Can you transcribe the lines below, from the line with "The bigger picture" to the line with "retrieve data, trigger", reproducing each one without any change?

(Page-level text extractions)
※

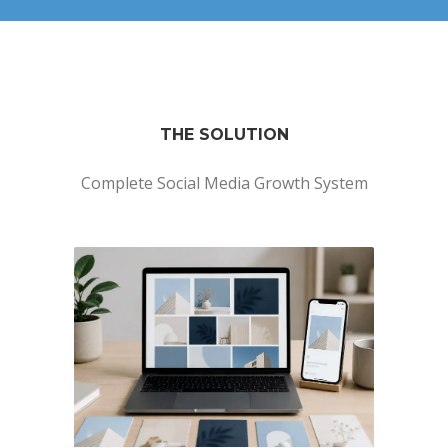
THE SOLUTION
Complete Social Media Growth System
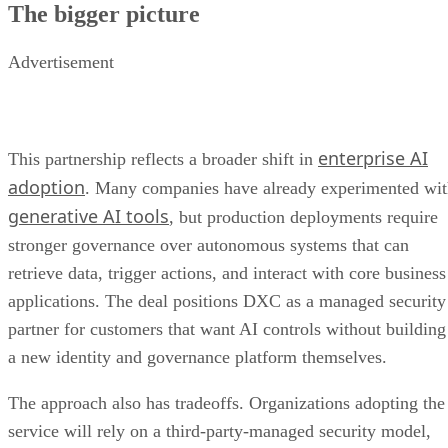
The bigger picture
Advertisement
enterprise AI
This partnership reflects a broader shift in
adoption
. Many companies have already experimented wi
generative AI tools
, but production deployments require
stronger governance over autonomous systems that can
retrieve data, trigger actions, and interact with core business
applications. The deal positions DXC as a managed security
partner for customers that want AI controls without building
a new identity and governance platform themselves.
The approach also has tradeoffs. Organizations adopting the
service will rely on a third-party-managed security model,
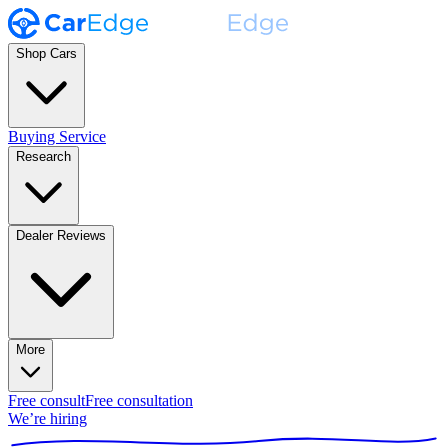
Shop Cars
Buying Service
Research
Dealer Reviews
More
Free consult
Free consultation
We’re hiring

※

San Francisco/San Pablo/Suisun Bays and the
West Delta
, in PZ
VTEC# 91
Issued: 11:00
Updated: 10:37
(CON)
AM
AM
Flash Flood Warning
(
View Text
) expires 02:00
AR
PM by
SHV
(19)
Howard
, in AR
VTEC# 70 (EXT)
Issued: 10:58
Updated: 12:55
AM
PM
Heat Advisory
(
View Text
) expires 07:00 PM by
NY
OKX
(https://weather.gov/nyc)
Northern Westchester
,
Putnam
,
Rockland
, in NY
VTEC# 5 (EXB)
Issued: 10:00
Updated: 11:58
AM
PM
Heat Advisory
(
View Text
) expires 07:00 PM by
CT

※

• _Your solution_:
The bigger picture
Advertisement
enterprise AI
This partnership reflects a broader shift in
adoption
. Many companies have already experimented wi
generative AI tools
, but production deployments require
stronger governance over autonomous systems that can
retrieve data, trigger actions, and interact with core business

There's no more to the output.